Bappenas memproyeksikan dana sebesar Rp 5.452 Trillun guna mencapai target-target pembangunan infrastruktur yang ditetapkan dalam RPJM Nasional tahun 2015-2019. Dari keseluruhan dana yang dibutuhkan tersebut, pemerintah pusat dan daerah hanya mampu menyediakan dana sebesar Rp 1.131 Trilliun. Hal ini berarti masih terdapat selisih pendanaan (financing gap) sebesar Rp 4.321 Triliun yang pemenuhannya dapat dicapai melalui pendanaan alternatif seperti Kerjasama Pemerintah Swasta (Public Private Partnership), dan dengan sumber pendanaan alternativ lain berupa dana dari perbankan, pasar modal, dll.
Public Private Partnership kemudian disingkat PPP menurut William J. Parente merupakan perjanjian atau kontrak, antara penanggung jawab publik (pemerintah) dengan pihak swasta, dimana yang pertama, pihak swasta menjalankan fungsi pemerintah (penyediaan barang/jasa) untuk jangka waktu tertentu. Yang kedua, pihak swasta menerima kompensasi menjalankan fungsi tersebut, secara langsung atau tidak langsung.
Yang ketiga, pihak swasta bertanggung jawab atas resiko yang timbul dari pelaksanaan fungsi dan, fasilitas publik, tanah atau sumber daya lainnya dapat dialihkan atau disediakan pada sektor privat. Dari definisi yang ada diatas, maka PPP merupakan kemitraan Pemerintah -- Swasta (KPS) yang melibatkan investasi yang besar/padat modal dimana sektor swasta membiayai, membangun, dan mengelola prasarana dan sarana, sedangkan pemerintah sebagai mitra yang menangani pengaturan pelayanan, dalam hal ini tetap sebagai pemilik asset dan pengendali pelaksanaan kerjasama.
Proyek pemerintah yang pernah dilaksanakan dengan menggunakan skema pembiayaan PPP salah satunya adalah pembangunan stadion sepakbola bertaraf internasional di Tanjung Priok, Jakarta Utara senilai Rp 4,5 trilliun pada tahun 2018. Proyek tersebut dilaksanakan guna mempersiapkan Piala Dunia pada tahun 2034 apabila Indonesia terpilih menjadi tuan rumah dalam ajang sepakbola bergengsi tersebut.

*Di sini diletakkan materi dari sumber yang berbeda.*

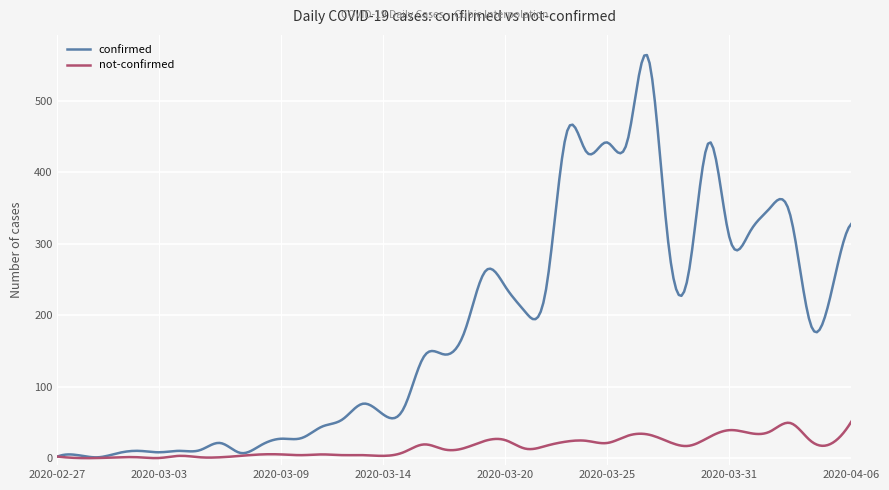

What is the greatest value displayed?

564.4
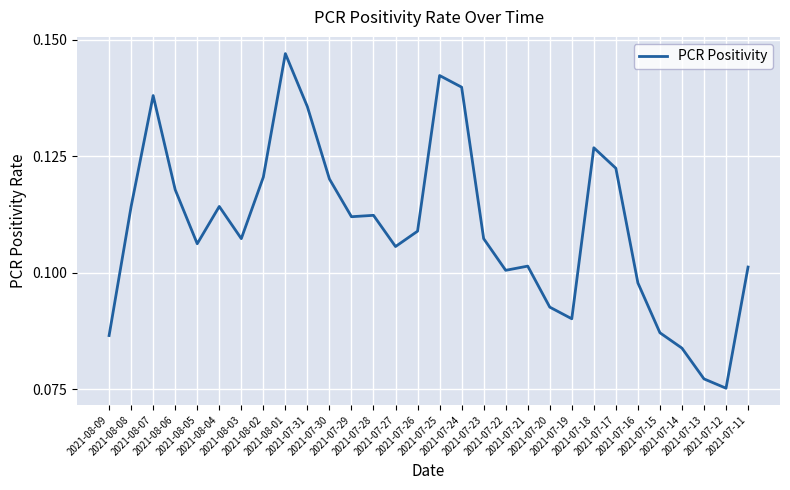

What is the label of the 4th point from the left?

2021-08-06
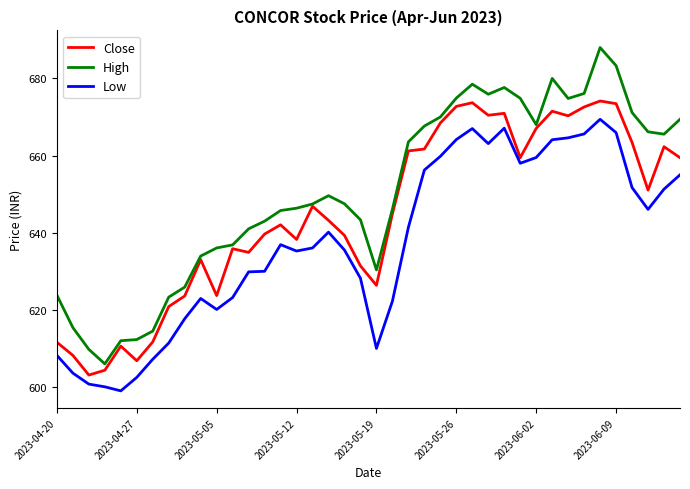

Which series has the widest spread of values?

High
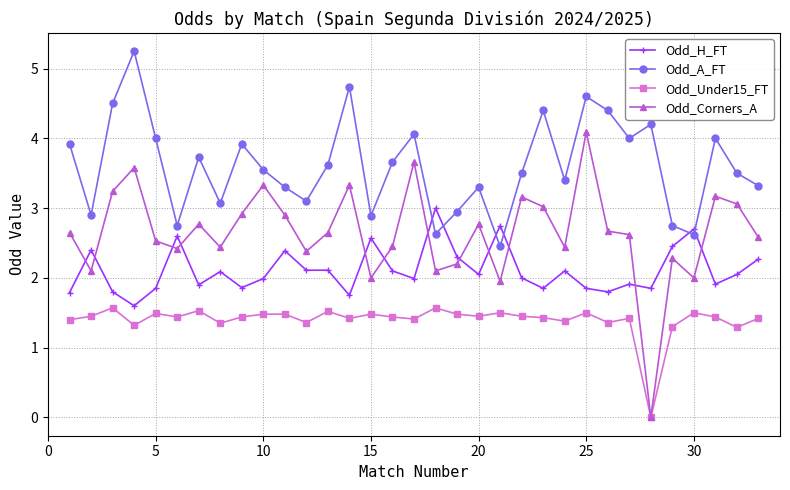

True or false: Odd_Under15_FT and Odd_H_FT intersect in this chart.

False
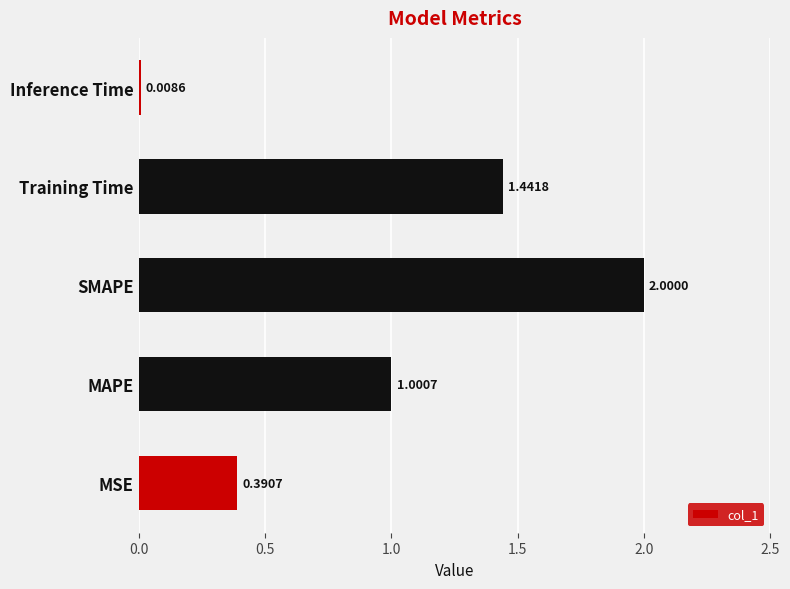

Between SMAPE and MAPE, which is larger?

SMAPE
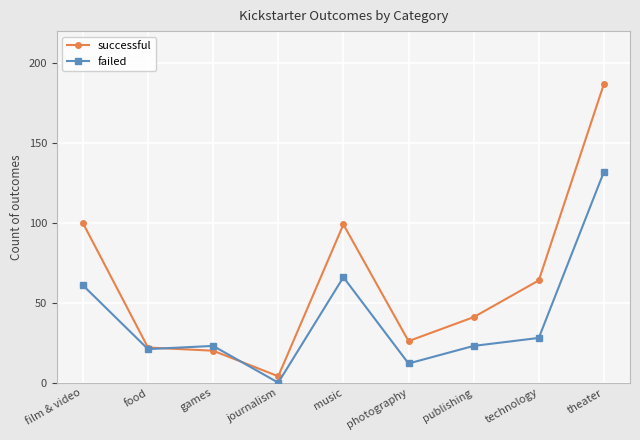

Reading left to right, extract all data points from this chart.

successful: film & video=100	food=22	games=20	journalism=4	music=99	photography=26	publishing=41	technology=64	theater=187
failed: film & video=61	food=21	games=23	journalism=0	music=66	photography=12	publishing=23	technology=28	theater=132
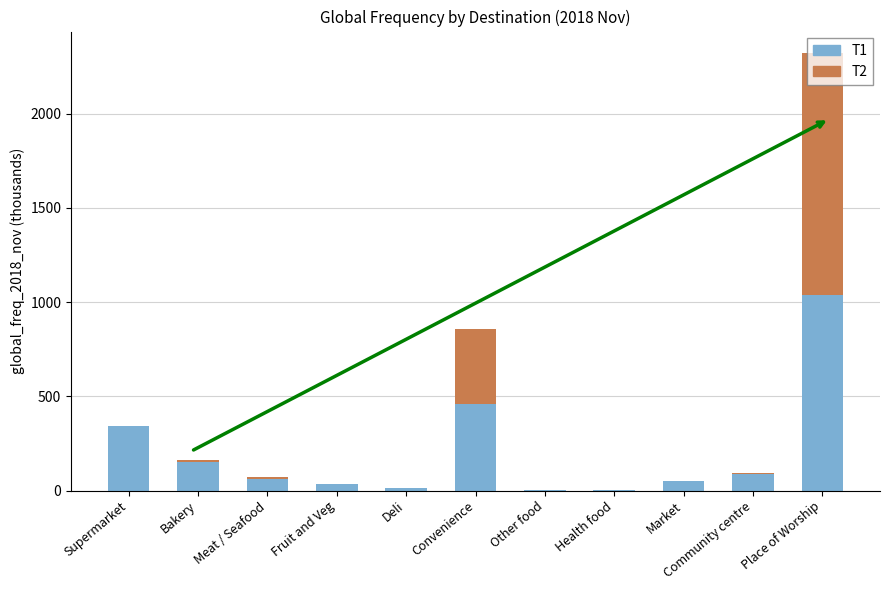

At which label does T1 first exceed 60?

Supermarket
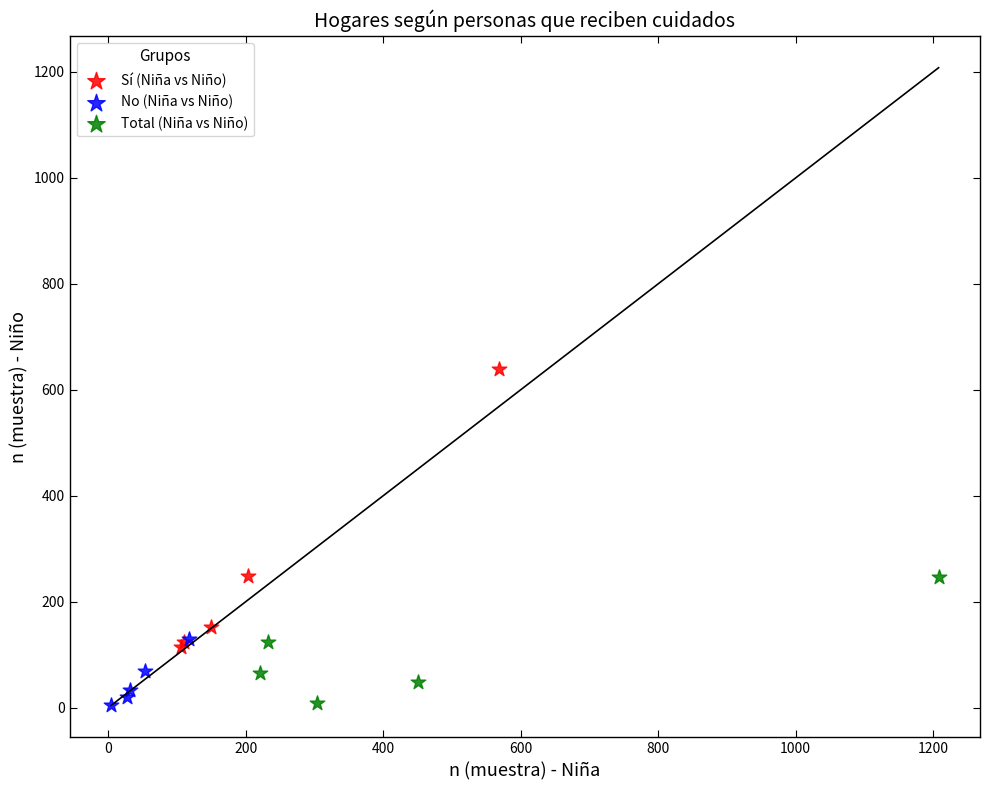

Which series contains the highest Y value?

Sí (Niña vs Niño)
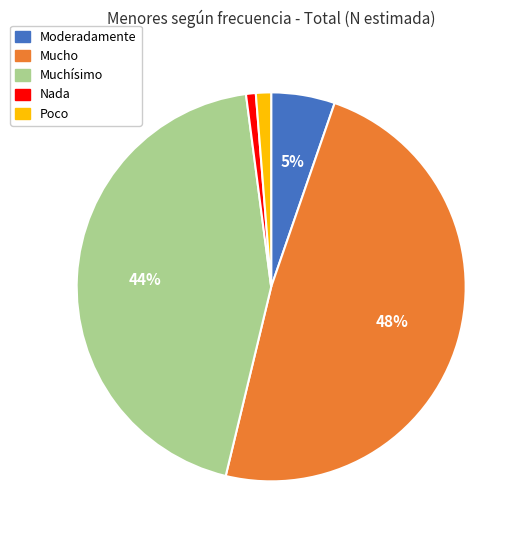

Which has a higher value, Poco or Moderadamente?

Moderadamente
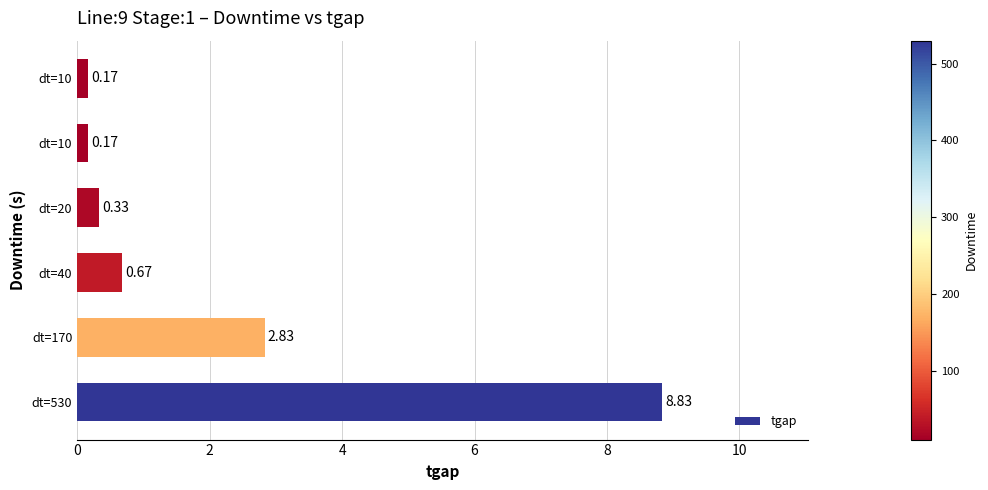

How many categories are shown in the chart?

6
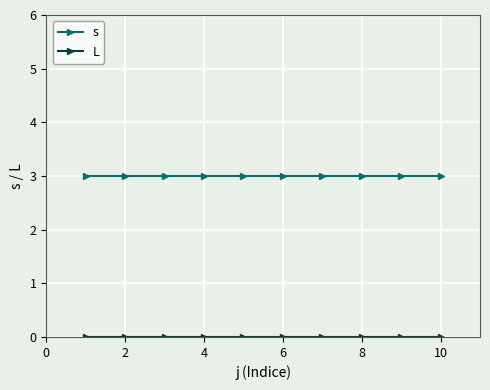

What is the sum of all s values?

30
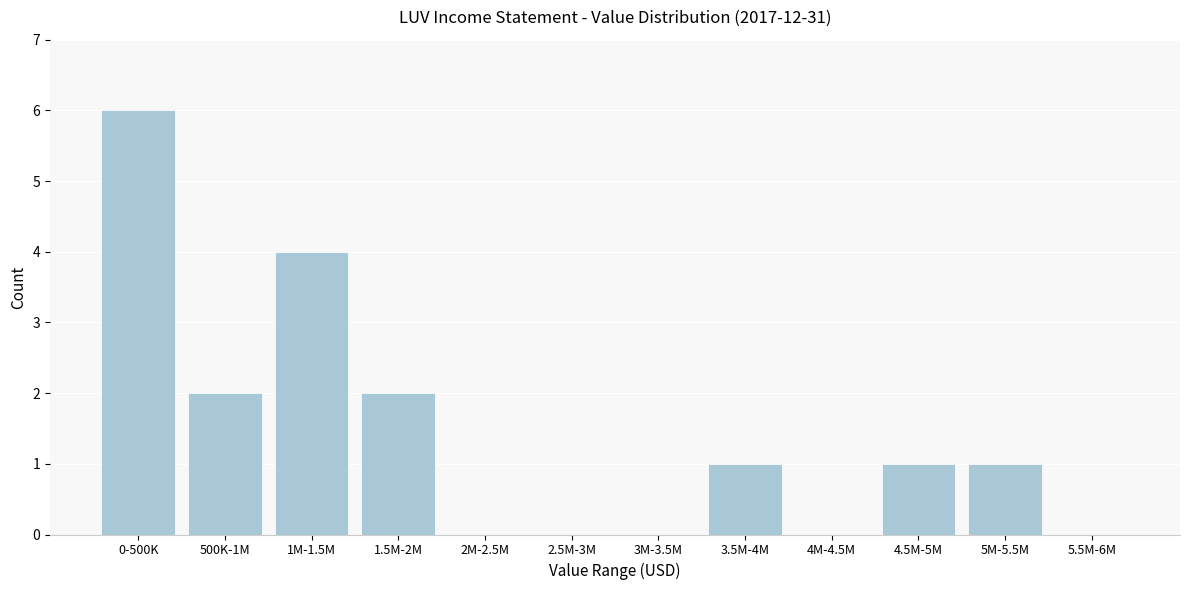

Reading left to right, extract all data points from this chart.

0-500K=6	500K-1M=2	1M-1.5M=4	1.5M-2M=2	2M-2.5M=0	2.5M-3M=0	3M-3.5M=0	3.5M-4M=1	4M-4.5M=0	4.5M-5M=1	5M-5.5M=1	5.5M-6M=0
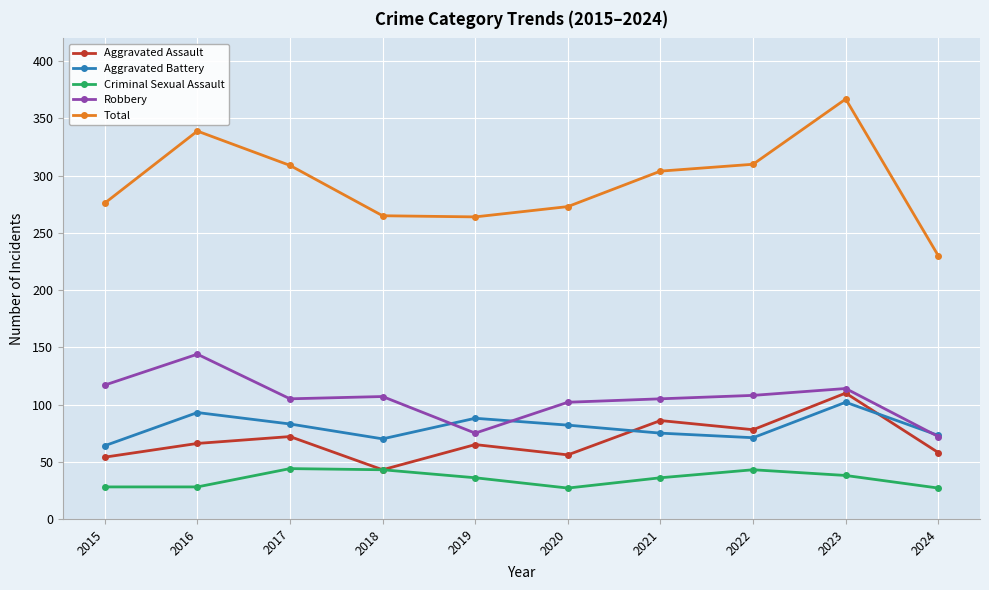

What is the total value across all series at 2019?

528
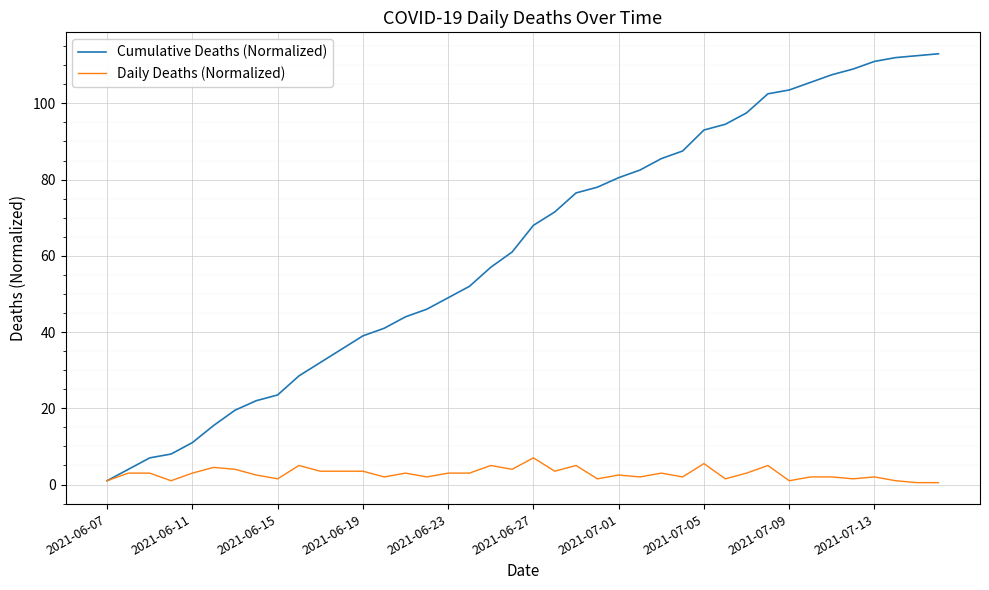

Which series has the widest spread of values?

Cumulative Deaths (Normalized)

Namun, hingga akhir penghujung 2018, proyek tersebut hanya berujung wacana saja.
Contoh lainnya, ialah pembangunan bandara Komodo Labuan Bajo pada Tahun 2019 yang merupakan proyek pertama dalam bentuk banda yang menggunakan skema KPBU (Kerjasama Pemerintah dan Badan Usaha) atau PPP/ proyek tersebut dimenangkan oleh investor asing asal Singapura yakni konsorsium PT Cardig Aero Services Tbk, Changi Airport International Pte Ltd, dan Changi Airports Mena Pte Ltd. Bentuk kerjasama proyek yang dijalin antara pemerintah dan badan usaha dalam proyek Bandara Komodo ini adalah DBOFMT (Design-Build-Finance-Operate-Maintain-Transfer) dengan total investa mencapai Rp 1,2 trilliun dan masa konsesi 25 tahun.